Partial Gradient Descent Guide

Partial Gradient Descent minimizes the computational expense of solving a particular problem by reducing the number of objective function evaluations at every epoch.

In every epoch, findi.partial_descent() uses discrete uniform distribution to sample which parameters are going to be differentiated. The number of parameters chosen is specified with parameters_used argument. Other parameters will be included in the update step with a value of \(0\), i.e. the algorithm won’t descent (or move) in that dimension. For example, if we have 5-dimensional parameter space and parameters_used=3, then the update step in some epoch might look like

\[\begin{split}v_{t+1} = v_{t} - \gamma \begin{bmatrix} \frac{0}{\Delta x_1} \\ \frac{\Delta f}{\Delta x_2} \\ \frac{\Delta f}{\Delta x_3} \\ \frac{0}{\Delta x_4} \\ \frac{\Delta f}{\Delta x_5} \\ \end{bmatrix},\end{split}\]

since only parameters \(x_2\), \(x_3\), and \(x_5\) were differentiated in that epoch. For other two parameters, \(\frac{f(x+0) - f(x)}{\Delta x_i}=\frac{0}{\Delta x_i}\).

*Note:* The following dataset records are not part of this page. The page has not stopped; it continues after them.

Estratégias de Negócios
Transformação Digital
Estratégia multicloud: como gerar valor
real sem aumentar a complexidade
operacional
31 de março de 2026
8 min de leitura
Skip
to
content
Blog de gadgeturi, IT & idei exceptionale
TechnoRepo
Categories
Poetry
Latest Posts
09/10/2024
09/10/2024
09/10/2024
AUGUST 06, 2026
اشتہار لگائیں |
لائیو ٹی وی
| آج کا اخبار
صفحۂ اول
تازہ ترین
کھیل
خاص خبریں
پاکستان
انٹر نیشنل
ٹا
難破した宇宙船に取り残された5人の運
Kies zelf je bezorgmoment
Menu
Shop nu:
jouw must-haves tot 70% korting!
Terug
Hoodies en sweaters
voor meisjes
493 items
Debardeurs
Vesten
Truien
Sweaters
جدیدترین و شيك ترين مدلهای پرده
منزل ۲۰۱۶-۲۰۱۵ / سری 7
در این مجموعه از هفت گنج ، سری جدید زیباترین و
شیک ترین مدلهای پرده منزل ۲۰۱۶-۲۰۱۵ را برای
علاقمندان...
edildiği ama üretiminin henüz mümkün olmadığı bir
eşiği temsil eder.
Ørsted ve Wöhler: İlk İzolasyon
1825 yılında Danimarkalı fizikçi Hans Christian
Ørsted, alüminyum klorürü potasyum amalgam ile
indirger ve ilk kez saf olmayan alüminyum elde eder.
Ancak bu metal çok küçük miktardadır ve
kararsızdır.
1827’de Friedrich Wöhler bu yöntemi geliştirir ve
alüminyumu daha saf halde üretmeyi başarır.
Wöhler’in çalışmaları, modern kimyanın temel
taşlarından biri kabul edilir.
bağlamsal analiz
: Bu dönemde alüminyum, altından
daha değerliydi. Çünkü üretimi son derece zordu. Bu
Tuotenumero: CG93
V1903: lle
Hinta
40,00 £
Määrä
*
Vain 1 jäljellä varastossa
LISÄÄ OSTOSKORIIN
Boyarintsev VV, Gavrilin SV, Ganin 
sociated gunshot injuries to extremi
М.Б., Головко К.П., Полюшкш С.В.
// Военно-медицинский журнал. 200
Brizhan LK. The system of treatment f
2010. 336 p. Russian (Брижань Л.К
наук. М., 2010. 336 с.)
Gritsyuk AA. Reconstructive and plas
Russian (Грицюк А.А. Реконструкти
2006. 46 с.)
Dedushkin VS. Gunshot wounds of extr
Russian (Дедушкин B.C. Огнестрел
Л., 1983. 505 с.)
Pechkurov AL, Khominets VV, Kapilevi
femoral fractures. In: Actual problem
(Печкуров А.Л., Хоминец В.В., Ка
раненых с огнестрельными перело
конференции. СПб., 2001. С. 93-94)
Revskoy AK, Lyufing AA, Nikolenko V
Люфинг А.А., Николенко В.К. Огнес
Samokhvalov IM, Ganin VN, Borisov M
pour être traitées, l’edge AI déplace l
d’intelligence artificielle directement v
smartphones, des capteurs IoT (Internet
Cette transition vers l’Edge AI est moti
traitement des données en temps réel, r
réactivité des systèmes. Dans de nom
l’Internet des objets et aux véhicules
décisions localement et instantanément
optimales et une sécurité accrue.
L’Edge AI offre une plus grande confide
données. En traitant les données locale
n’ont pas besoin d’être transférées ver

While this reduces computation time, it increases the convergence error. This can be completely neutralized by using findi.partially_partial_descent(), which uses partial_descent() for the first partial_epochs and descent() for the remained of epochs. This method uses partial descent for rough parameter space exploration and more accurate complete FDGD for optimum search, thereby combining the computational benefits of partial gradient descent with the accuracy benefits of complete finite difference gradient descent.